We once lived in a time when selling products and services
was a symbiotic relationship between buyer and seller, however, today with the
inclusion of both politics and "surveillance capitalism", that
mutually beneficial balance, has been disrupted and corrupted.
Businesses today want to voice a political opinion and
thereby alienate a large portion of the consumer base in order to appease
another consumer base, but that represents a complete nativity of politics.
Politics is called a dirty business for a reason. Politics
is messy because there isn't a one size fits all, issue container, to hold the
various and varying views of an electorate. Moreover, people hold grudges
against those that hold views that they perceive as divisive, say perhaps the
devolvement of the 1st and or second amendment of the Bill of Rights?
Businesses that employ "surveillance capitalism" which
is the monitoring and gathering of marketing information on consumers, have
already blurred the privacy rights of consumers by making the simple act of
purchasing a product, a license for business to spy, collect, and sell our
buying habits as a commodity.
The oligarchy has reached well beyond our 4th amendment
rights as government seeking knowledge on a person, already has an avenue of access
through the volume of business data collected and preserved without a need for
a warrant. Meanwhile Congress does what it does best, when it comes to
protecting the rights of the people, nothing. That's right nothing, because not
only is the donor bribery between lobbyist and our representatives the string
that makes the doll walk and talk, it is also the campaign cash that silences
those in charge of preserving our constitutional protections.
So when some businesses want to publically lecture, and or
admonish with prejudice their paying customers, Americans are I assume, suppose
to lay down and buy it? Boycott or accept it? But what if they can't boycott because
it is the only purchase option left, in their one horse community? Angry
consumers might continue to buy what they need from your divisive business, but
what your marketing data won't show is their begrudge factor, turning their
impulse buying into impulse boycotting quickly and with long lived resentment.
Trying to win back customers is much harder than making an
initial sale. Once you have angered potential business, it is difficult to walk
it back and be forgiven. There is a reason for the motto "the customer is
always right" and it has less to do with their argument, and all to do with
winning them over, and keeping their loyalty to your business.
So why would you stir a stick into a mucky caustic puddle
and alienate potential consumers? Well, I don't know, but I know, it is a very
obtuse business move that never ends well. Which is why any astute business,
never plays politics. Why corporations and businesses are breaking that rule
today, and paying the price, shows either oblivion or arrogance.
However, the fallout effect for businesses that poke the
taxpayers in the eye, might even become worse than just a loss of sales, given
that America has become a crony capitalistic environment, the retaliation by
consumers could become devastating in the form of being denied federal and
state subsidies.
Delta might be the first of these companies to see a quid
pro quo retaliatory reaction to their dropping of NRA discounts by way of
seeing state bill (HB 821) to suspend
the tax on jet fuel, getting defeated by the
Georgia legislature. That bill's passage would represent roughly 40
million dollars in tax breaks for Delta Airlines.
Some people complained that it would be unfair to penalize
individual businesses and lead to government getting into the discrimination
game when passing laws. Others, myself included, believe there is already
discrimination in the crony capitalist game of lobby laws to serve particular
industries. Small business and start-up companies should not have to compete
for tax breaks and subsidies being handed out to large corporations. Corporate
bail outs and crony capitalism is not the free market enterprise that built the
nation, and it is high time we pull in the reins on corporate welfare.

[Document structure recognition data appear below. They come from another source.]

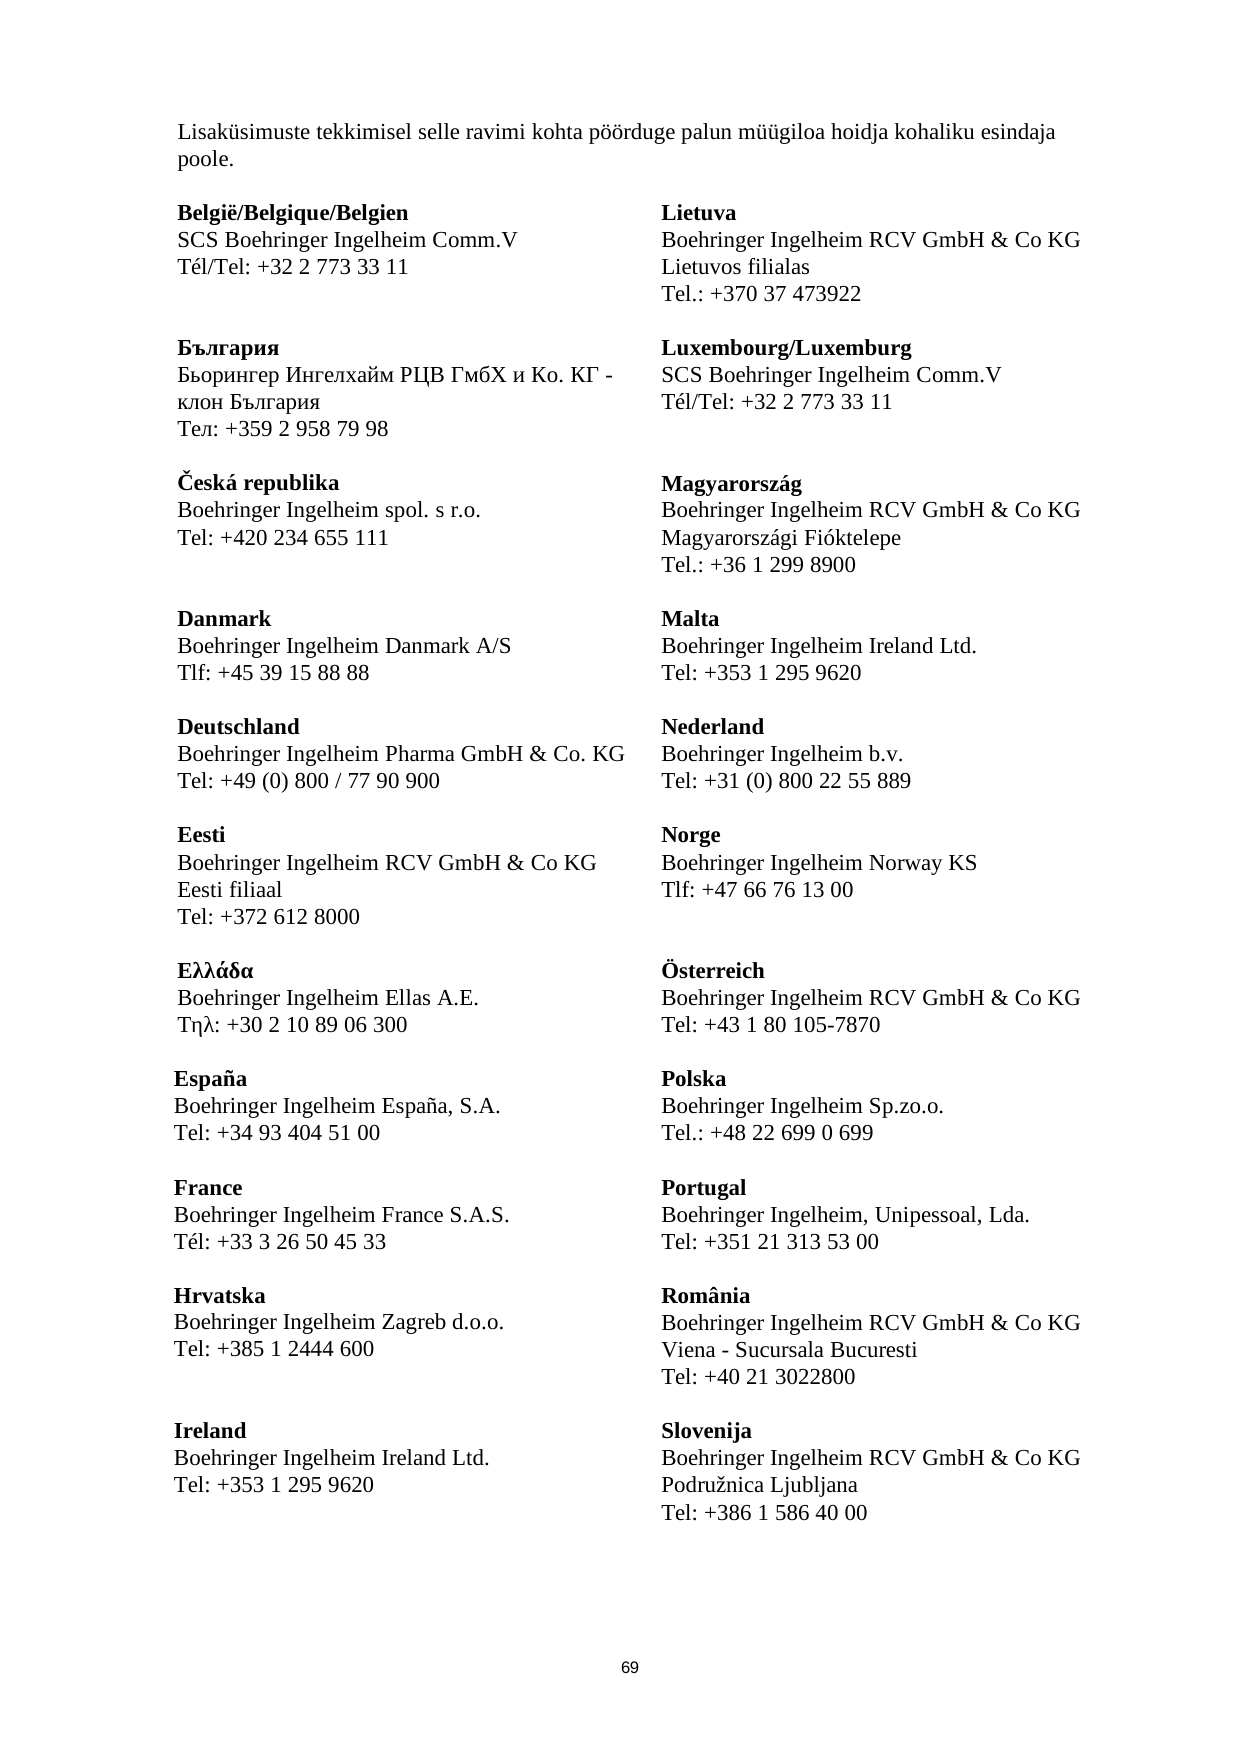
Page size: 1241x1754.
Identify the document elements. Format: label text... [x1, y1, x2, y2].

table_cell Česká republika Boehringer Ingelheim spol. s r.o. Tel: +420 234 655 111 [166, 469, 650, 604]
table_cell Portugal Boehringer Ingelheim, Unipessoal, Lda. Tel: +351 21 313 53 00 [650, 1173, 1137, 1282]
table_cell Nederland Boehringer Ingelheim b.v. Tel: +31 (0) 800 22 55 889 [650, 713, 1137, 821]
table_cell Ελλάδα Boehringer Ingelheim Ellas A.E. Tηλ: +30 2 10 89 06 300 [166, 957, 650, 1065]
table_cell France Boehringer Ingelheim France S.A.S. Tél: +33 3 26 50 45 33 [163, 1173, 650, 1282]
table_cell Österreich Boehringer Ingelheim RCV GmbH & Co KG Tel: +43 1 80 105-7870 [650, 957, 1137, 1065]
table_cell España Boehringer Ingelheim España, S.A. Tel: +34 93 404 51 00 [163, 1065, 650, 1173]
table_cell Danmark Boehringer Ingelheim Danmark A/S Tlf: +45 39 15 88 88 [166, 605, 650, 713]
table_cell România Boehringer Ingelheim RCV GmbH & Co KG Viena - Sucursala Bucuresti Tel: +40 21 3022800 [650, 1282, 1137, 1417]
table_cell Slovenija Boehringer Ingelheim RCV GmbH & Co KG Podružnica Ljubljana Tel: +386 1 586 40 00 [650, 1417, 1137, 1552]
table_cell Polska Boehringer Ingelheim Sp.zo.o. Tel.: +48 22 699 0 699 [650, 1065, 1137, 1173]
table_cell Deutschland Boehringer Ingelheim Pharma GmbH & Co. KG Tel: +49 (0) 800 / 77 90 900 [166, 713, 650, 821]
table_cell Malta Boehringer Ingelheim Ireland Ltd. Tel: +353 1 295 9620 [650, 605, 1137, 713]
table_cell Luxembourg/Luxemburg SCS Boehringer Ingelheim Comm.V Tél/Tel: +32 2 773 33 11 [650, 334, 1137, 469]
table_cell Hrvatska Boehringer Ingelheim Zagreb d.o.o. Tel: +385 1 2444 600 [163, 1282, 650, 1417]
table_cell Magyarország Boehringer Ingelheim RCV GmbH & Co KG Magyarországi Fióktelepe Tel.: +36 1 299 8900 [650, 469, 1137, 604]
list Lisaküsimuste tekkimisel selle ravimi kohta pöörduge palun müügiloa hoidja kohaliku esindaja poole. [177, 118, 1093, 171]
table_cell Eesti Boehringer Ingelheim RCV GmbH & Co KG Eesti filiaal Tel: +372 612 8000 [166, 821, 650, 957]
table_cell Norge Boehringer Ingelheim Norway KS Tlf: +47 66 76 13 00 [650, 821, 1137, 957]
table_cell Ireland Boehringer Ingelheim Ireland Ltd. Tel: +353 1 295 9620 [163, 1417, 650, 1552]
table_cell България Бьорингер Ингелхайм РЦВ ГмбХ и Ко. КГ - клон България Тел: +359 2 958 79 98 [166, 334, 650, 469]
table_header België/Belgique/Belgien SCS Boehringer Ingelheim Comm.V Tél/Tel: +32 2 773 33 11 [166, 198, 650, 334]
table_header Lietuva Boehringer Ingelheim RCV GmbH & Co KG Lietuvos filialas Tel.: +370 37 473922 [650, 198, 1137, 334]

Business is in politics, to lobby for and against taxes,
regulations and laws that hinder their productivity, however, in the last
century business has become so cozy with Congress, that more often than not, it
is business lobbyists, that actually write the legislation that ends up
becoming law (Obama-Care), showing how
entangled and corrupted our mixed market and government have become.
If Delta Airlines, Enterprise, Hertz, Wyndham Hotels,
SmpliSafe, Metlife, TrueCar, United Airlines, Best Western, Avis, Chubb, Paramount
RX, Starkey Hearing Technologies, Allied Van Lines, Symantec and the First
National Bank of Omaha want to drop NRA discounts and alienate NRA consumers,
than they should be prepared to not only lose sales but equally to lose their
place in the crony capitalist handout line.
If these companies lobby state or federal governments for
tax breaks, lower regulations or request loans from government, taxpayers
should lobby their state and federal officials against any favorable advantage
to these companies. Good for goose, good for gander.
Looking ahead, if business sues based on believing
government is blacklisting them, then perhaps this would actually end up in
court and maybe, just maybe, taxpayers might see an end to crony capitalism or
at least an ebbing, in the bribery game between business and politicians.
Corporate welfare has polluted our free enterprise economic system, creating an
elitist Congress that works only for donors and it needs to be thwarted both
for our economic health and our constitutional security.